How to Manage Anger in Relationships

Check out “The Dark Side of Anger: Every Couple Should Know” by Roberta Navarra, Psy.D., an article about how to manage anger when it surfaces in relationship. I have included four strategies that Dr. Navarra wrote about in his article. Please click the links below for the full article.


“When you notice that one or both of you seem to be flooded and overwhelmed, then it is important to agree to take a break from the conversation. This works best if both partners agree to a signal that it’s time to take a break from the conversation. This really works as a preventative strategy, before things escalate. One research study identified a 20-minute break on average for the parasympathetic anti-stress hormones to put the brakes on runaway emotions.

Once you both agree on how to signal a break, plan on doing anything that helps you to avoid “distress rehearsing thoughts,” playing over in your mind what just happened. Thinking about your partner and the conversation keeps the physiology going. Instead, read, take a walk, meditate, listen to the radio or podcast. Do anything that takes your mind off the incident.

After you are both calm enough to have a conversation, make sure you approach each other to try again. This time things are likely to go better when the mid-brain isn’t running things.

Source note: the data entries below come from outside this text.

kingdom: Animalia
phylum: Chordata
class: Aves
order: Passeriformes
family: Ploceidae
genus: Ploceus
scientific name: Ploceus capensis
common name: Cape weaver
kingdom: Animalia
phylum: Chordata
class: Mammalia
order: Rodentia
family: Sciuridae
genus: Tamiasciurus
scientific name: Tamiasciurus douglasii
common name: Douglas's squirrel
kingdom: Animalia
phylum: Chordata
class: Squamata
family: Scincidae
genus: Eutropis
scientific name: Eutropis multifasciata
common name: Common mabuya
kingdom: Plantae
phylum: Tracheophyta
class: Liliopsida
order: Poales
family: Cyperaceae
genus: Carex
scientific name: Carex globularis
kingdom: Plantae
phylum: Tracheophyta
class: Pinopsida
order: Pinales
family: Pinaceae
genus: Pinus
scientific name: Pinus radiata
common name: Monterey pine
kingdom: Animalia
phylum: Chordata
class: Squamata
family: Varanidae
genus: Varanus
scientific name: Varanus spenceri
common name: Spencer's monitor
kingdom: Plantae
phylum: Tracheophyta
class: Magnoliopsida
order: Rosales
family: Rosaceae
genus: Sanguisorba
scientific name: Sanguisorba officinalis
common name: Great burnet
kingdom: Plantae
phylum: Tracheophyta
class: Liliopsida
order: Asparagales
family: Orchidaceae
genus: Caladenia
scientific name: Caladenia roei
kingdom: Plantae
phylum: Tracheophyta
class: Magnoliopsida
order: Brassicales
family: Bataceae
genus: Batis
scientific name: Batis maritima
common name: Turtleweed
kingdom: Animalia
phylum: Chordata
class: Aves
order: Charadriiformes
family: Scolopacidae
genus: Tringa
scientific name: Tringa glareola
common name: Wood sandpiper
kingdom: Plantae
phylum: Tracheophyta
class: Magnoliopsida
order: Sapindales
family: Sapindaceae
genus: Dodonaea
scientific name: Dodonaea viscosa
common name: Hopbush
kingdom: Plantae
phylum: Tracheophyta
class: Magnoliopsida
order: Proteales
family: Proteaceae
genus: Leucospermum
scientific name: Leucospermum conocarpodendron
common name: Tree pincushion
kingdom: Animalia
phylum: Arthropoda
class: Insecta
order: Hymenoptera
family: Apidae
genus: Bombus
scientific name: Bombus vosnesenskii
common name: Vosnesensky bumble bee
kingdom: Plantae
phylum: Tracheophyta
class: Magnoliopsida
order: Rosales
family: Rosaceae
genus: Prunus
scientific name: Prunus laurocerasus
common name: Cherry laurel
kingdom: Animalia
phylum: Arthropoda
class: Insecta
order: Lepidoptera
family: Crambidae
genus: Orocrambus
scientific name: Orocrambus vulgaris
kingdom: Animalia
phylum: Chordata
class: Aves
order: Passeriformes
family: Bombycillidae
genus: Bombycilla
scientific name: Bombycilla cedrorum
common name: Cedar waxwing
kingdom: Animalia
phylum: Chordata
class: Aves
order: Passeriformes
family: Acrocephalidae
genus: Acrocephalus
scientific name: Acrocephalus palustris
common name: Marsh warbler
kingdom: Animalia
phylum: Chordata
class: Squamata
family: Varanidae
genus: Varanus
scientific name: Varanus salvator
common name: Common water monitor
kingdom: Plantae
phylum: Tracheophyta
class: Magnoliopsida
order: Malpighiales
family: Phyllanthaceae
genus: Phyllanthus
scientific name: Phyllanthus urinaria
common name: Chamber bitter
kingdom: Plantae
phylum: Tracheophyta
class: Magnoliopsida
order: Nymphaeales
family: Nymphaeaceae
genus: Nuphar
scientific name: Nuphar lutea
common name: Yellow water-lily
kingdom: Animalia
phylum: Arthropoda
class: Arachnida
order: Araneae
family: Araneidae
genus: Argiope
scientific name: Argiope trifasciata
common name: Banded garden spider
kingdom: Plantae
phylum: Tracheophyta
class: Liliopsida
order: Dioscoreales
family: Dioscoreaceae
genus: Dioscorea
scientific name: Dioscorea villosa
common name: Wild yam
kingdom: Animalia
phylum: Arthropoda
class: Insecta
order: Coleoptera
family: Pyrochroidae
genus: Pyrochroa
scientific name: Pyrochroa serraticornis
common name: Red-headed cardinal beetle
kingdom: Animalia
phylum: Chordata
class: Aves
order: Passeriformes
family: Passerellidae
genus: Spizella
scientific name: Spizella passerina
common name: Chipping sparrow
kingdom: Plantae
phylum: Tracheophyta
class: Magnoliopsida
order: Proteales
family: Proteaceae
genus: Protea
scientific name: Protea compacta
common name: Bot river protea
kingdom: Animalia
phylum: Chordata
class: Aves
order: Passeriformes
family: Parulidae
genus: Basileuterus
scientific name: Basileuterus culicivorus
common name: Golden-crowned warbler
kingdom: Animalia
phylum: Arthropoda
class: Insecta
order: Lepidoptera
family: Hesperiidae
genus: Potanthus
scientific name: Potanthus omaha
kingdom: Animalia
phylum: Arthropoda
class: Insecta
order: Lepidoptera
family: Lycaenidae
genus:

At some point, it can be very helpful to discuss what triggers might have been pushed. “I’m guessing my strong reaction might have something to do with usually feeling ignored as a kid. I hate that feeling.” This is the time for the partner to show compassion, not judgment. A great response would be to validate your partner’s vulnerability in sharing a trigger. “I can see why my not responding to your question could really trigger that feeling.”